No Link Found Between In-Kind Payments and Educational Benefits
An initiative to limit Big Pharma corruption requires pharmaceutical companies to disclose the amounts and types of in-kind payments made to health care providers.
The information goes into a publicly accessible database called Open Payments. As information at the Open Payments website shows, in-kind payments vary from sports tickets to branded items such as stethoscopes and USB drives. In the Cornell study, 95% of the incentives were meals. Plus, 80% of those cost less than $20.
The researchers focused on data from 2013 to 2015 for patients enrolled in the Medicare Part D federal program. Education is a category of in-kind payments. These can arise if pharmaceutical companies pay for textbooks related to the conditions that their drugs treat. Many of those also feature pharmaceutical branding.

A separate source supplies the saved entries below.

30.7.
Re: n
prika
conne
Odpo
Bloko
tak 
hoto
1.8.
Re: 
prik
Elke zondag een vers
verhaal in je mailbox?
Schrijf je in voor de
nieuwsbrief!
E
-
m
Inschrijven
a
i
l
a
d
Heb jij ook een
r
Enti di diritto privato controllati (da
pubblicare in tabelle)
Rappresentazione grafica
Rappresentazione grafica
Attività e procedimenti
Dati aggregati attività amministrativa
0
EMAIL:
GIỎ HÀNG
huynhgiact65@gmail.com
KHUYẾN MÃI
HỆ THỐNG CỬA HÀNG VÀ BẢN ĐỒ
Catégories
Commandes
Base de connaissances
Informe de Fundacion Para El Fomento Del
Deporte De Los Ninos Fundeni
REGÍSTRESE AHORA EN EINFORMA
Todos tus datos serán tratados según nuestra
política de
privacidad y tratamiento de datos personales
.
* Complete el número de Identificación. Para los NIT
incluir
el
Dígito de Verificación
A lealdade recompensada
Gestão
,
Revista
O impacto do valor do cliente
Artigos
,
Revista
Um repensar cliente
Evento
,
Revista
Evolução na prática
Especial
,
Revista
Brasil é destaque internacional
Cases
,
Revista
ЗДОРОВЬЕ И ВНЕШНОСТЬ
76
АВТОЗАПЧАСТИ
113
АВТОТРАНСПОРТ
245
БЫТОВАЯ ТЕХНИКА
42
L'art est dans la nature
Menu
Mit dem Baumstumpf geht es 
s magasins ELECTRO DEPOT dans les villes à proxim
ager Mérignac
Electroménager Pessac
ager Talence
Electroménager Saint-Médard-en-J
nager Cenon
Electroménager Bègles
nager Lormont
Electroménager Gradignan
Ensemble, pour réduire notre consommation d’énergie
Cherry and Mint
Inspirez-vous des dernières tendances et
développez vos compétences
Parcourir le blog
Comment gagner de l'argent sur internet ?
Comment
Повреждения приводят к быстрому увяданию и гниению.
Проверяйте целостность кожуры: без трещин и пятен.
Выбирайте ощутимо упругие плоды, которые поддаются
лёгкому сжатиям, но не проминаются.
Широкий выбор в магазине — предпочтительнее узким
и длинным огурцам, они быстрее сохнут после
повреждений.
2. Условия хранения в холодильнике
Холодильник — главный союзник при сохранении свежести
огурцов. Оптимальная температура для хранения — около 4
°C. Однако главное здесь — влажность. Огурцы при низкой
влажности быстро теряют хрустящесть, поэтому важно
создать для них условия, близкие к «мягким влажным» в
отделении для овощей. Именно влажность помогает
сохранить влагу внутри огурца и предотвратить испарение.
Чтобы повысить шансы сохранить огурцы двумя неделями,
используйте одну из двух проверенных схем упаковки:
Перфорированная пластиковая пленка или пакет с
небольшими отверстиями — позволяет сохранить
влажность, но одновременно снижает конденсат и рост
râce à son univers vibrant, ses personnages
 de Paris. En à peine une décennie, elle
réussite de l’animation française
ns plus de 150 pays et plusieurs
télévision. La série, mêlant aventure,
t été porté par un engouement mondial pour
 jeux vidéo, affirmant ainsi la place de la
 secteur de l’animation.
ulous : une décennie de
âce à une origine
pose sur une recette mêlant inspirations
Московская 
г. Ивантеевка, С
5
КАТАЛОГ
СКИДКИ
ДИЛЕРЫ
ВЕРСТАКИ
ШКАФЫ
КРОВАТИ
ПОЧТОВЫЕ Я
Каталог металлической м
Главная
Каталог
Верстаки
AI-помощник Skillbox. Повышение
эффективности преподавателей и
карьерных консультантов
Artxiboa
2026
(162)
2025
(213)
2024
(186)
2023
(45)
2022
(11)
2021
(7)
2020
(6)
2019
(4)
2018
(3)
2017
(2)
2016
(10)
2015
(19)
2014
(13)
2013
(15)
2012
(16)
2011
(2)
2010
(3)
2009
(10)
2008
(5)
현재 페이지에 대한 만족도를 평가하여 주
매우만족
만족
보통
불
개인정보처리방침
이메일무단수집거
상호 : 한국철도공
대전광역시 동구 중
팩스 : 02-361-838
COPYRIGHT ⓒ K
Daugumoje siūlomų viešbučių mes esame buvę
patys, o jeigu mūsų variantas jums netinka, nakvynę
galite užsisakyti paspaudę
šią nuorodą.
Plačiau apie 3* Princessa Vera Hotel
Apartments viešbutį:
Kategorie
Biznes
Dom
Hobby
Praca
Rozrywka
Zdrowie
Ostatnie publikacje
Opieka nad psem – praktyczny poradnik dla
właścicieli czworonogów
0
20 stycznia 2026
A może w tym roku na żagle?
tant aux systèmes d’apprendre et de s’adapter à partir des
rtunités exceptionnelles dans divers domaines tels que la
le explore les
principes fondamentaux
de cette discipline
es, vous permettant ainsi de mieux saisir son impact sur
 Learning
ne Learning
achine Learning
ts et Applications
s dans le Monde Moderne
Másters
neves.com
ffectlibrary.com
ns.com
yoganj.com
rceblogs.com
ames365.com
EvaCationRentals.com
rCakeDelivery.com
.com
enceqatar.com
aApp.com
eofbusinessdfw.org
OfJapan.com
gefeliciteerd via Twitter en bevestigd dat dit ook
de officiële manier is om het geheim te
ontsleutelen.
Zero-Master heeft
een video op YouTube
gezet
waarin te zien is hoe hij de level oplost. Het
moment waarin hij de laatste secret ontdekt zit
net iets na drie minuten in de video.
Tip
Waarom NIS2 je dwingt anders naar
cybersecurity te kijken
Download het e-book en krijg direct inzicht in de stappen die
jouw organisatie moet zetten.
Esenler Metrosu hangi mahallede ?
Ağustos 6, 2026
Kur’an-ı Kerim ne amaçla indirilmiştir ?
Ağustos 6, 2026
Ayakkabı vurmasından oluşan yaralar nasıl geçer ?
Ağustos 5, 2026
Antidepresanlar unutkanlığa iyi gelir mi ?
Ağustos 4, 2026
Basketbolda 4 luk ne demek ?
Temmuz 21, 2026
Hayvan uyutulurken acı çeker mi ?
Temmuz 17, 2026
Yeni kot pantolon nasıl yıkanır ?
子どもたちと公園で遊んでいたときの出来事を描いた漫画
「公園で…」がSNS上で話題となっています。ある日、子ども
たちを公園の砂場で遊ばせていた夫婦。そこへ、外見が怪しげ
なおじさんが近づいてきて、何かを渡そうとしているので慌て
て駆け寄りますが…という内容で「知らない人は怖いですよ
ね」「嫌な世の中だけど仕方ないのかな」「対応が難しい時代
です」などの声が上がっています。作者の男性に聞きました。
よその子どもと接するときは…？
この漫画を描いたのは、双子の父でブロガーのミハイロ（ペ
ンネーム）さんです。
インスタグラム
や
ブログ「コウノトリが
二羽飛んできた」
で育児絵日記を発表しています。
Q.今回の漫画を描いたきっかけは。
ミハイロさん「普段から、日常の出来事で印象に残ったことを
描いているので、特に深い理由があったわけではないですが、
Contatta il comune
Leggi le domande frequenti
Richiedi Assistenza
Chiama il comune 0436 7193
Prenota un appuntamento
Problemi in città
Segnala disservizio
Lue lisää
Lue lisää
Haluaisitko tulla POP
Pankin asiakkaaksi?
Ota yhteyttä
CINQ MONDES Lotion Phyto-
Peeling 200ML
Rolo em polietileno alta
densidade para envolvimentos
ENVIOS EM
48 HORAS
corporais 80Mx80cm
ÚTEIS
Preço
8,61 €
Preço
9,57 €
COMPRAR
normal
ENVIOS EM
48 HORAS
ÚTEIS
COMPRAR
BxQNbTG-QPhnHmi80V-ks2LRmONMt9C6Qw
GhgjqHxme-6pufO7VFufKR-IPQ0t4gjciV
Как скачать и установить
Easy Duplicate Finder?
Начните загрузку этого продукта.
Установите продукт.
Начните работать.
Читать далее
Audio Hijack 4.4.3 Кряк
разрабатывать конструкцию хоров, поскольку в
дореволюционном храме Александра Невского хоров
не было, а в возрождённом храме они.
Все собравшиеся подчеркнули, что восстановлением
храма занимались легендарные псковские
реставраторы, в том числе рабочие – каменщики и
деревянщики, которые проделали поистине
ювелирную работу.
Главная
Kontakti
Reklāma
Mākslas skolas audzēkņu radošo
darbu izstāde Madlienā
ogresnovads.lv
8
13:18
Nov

Colleen Carey, the study’s lead author, said, “We took seriously the claim that there is educational value to these marketing encounters. We just don’t find any evidence for it.” Another conclusion made by the researchers was that “We do not find clear evidence that such payments are harmful to patients, only that they do not seem to be obviously helpful.”
A Complicated Problem
Pharmaceutical companies’ corruption is not a straightforward problem to solve. Detailing boosts the name recognition of new drugs. Agreeing to a free lunch while a pharmaceutical rep gives a pitch could cause them to recall a drug’s name or potential uses more readily than if that meeting never happened.
However, health care representatives are not the only people exposed to pharmaceutical advertising. The United States is the only country besides New Zealand that allows direct-to-consumer drug advertising. Consumers regularly see drug ads while watching the evening news or a favorite TV series.
Many health care facilities ban visits from pharmaceutical reps. They believe that doing so keeps doctors from getting persuaded to prescribe something a patient doesn’t need or overlooking a better option.
Arguments against that approach assert that it makes physicians less educated while also reducing access to drug samples that could prove life-saving for a patient. One possibility is that patients could choose whether they see providers that receive pharmaceutical detailing visits. But that option likely won’t reach widespread practice for a while.
Awareness Can Help Fight Big Pharma Corruption
An ideal question for people to ask themselves when reading news articles today is, “Is there another angle to the story?” Health care providers can do something similar after meetings with pharmaceutical representatives. For example, did the salesperson gush about the benefits while glossing over dangerous side effects?
Staying aware that way and encouraging collective action among colleagues could make pharmaceutical companies’ corruption less problematic.